From the results table, we see that although most of them perform similarly, SVM and SGDC classifiers give the best performance. Moreover, clearly regression algorithms such as LinearRegression do not succeed since it is a classification problem.

Most of them finish processing in a very short time, except for AdaBoost.

After analyzing the results, I selected SVM as the running algorithm regarding performance and processing speed.

InfoQ: How can machine learning be used in software maintenance?

Durukal: Maintenance effort can be reduced by utilizing machine learning (ML) techniques in the sense that we spend a significant amount of time in code review sessions. If we teach best coding practices to machines, they can perform a code review in the name of us. As an example from deepcode.ai, if we somehow succeed in teaching that having magical numbers is an antipattern to the machine, then it can detect the magical numbers and warn us, "I learned this is an antipattern, so please fix it".

Particularly, people dealing with UI automation would agree how self-healing methods save a lot of time. Test cases can be broken after code changes; if they are detected automatically and resolution is automatically suggested, it is easy to apply a fix.

InfoQ: What benefits did you get from using machine learning?

Durukal: Personally, I have not applied solutions to fully replace human effort with ML; but instead, to improve the processes by collecting various data. Data mining is a crucial part of ML solutions. After precious data is collected, hidden patterns can be revealed. At this moment, the importance of ML is much more visible I believe, since we as humans have a limited capacity to analyze huge data.

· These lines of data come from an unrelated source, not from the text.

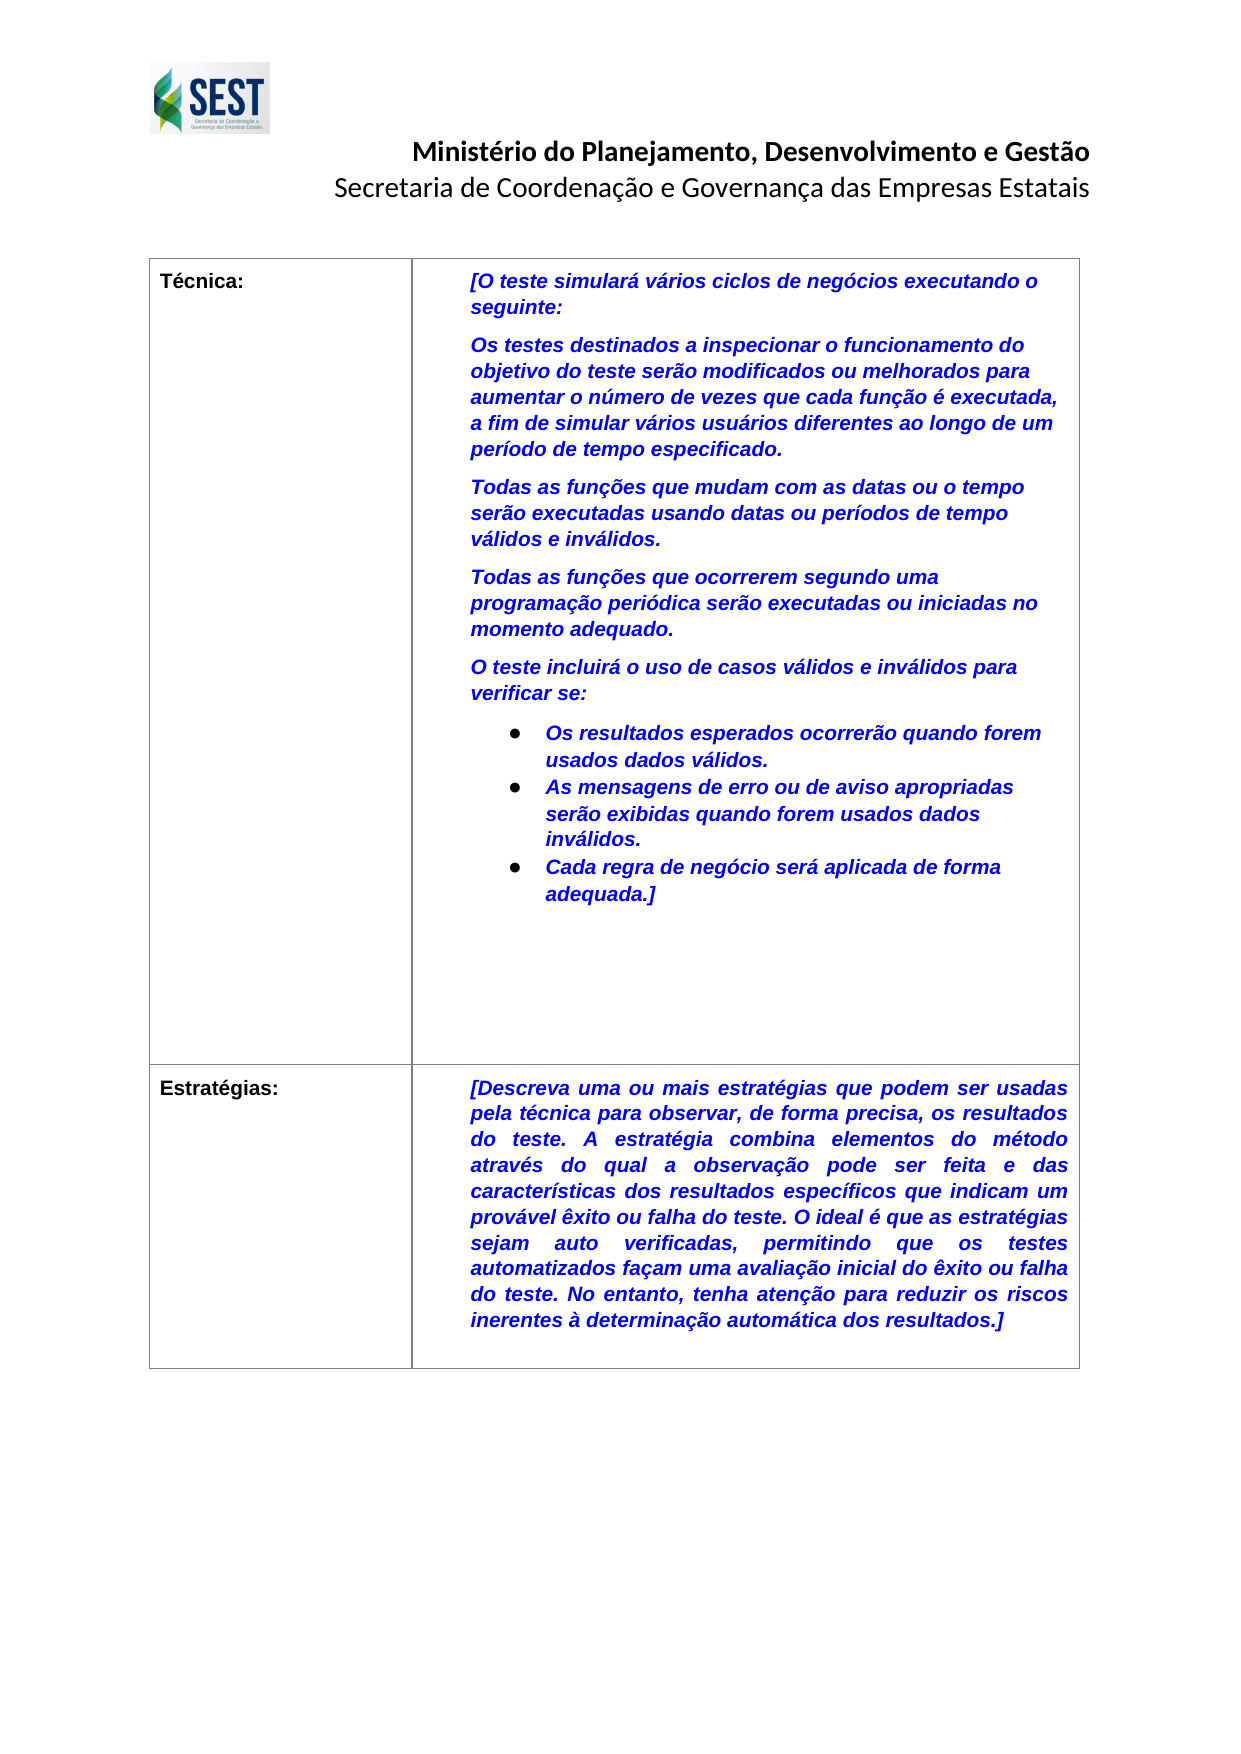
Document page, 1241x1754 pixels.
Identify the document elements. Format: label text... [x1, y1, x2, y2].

picture [150, 62, 270, 134]
table_cell Técnica: [150, 259, 411, 1064]
table_cell [Descreva uma ou mais estratégias que podem ser usadas pela técnica para observar, de forma precisa, os resultados do teste. A estratégia combina elementos do método através do qual a observação pode ser feita e das características dos resultados específicos que indicam um provável êxito ou falha do teste. O ideal é que as estratégias sejam auto verificadas, permitindo que os testes automatizados façam uma avaliação inicial do êxito ou falha do teste. No entanto, tenha atenção para reduzir os riscos inerentes à determinação automática dos resultados.] [413, 1065, 1079, 1368]
table_cell [O teste simulará vários ciclos de negócios executando o seguinte: Os testes destinados a inspecionar o funcionamento do objetivo do teste serão modificados ou melhorados para aumentar o número de vezes que cada função é executada, a fim de simular vários usuários diferentes ao longo de um período de tempo especificado. Todas as funções que mudam com as datas ou o tempo serão executadas usando datas ou períodos de tempo válidos e inválidos. Todas as funções que ocorrerem segundo uma programação periódica serão executadas ou iniciadas no momento adequado. O teste incluirá o uso de casos válidos e inválidos para verificar se: Os resultados esperados ocorrerão quando forem usados dados válidos. As mensagens de erro ou de aviso apropriadas serão exibidas quando forem usados dados inválidos. Cada regra de negócio será aplicada de forma adequada.] [413, 259, 1079, 1064]
table_cell Estratégias: [150, 1065, 411, 1368]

For instance, in my study, I collected bugs created in a real project. In this study, I aimed for the proper triage of bugs; I noticed that people can prioritize bugs on different levels. I mean sometimes I was tagging a bug with P2, while for others it was P3. Therefore, especially in distributed teams, opinions can differ. To be able to build a standard, you have to look for all previously opened bugs. When I was creating a new bug, I was not checking all previously raised issues, because I cannot do that as a human being :) But that is something machines can do in seconds. In certain aspects, we can conclude that they may perform more consistently and ease our processes.

InfoQ: What will the future bring in machine learning for testing?

Durukal: Even today, we have complex computational environments. But if it gets more and more mature, we could integrate those applications in testing phases as well. For instance, analyzing requirement documents by OCR techniques could return valuable insights. Or associations to other platforms could be analyzed in a wider context.

Each single day, we have to perform more and in less time. Apparently, we will need to make use of ML more in the near future.

InfoQ: What have you learned?

Durukal: There is a famous discussion on the replacement of human tasks with robots, where sometimes machines or robots can beat humans. It can be an advantage or a disadvantage that robots don’t have emotions. The variety or diversity of people can be a weakness or a power, depending on the situation. At the end of the day, we would succeed if we somehow make the collaboration and work together.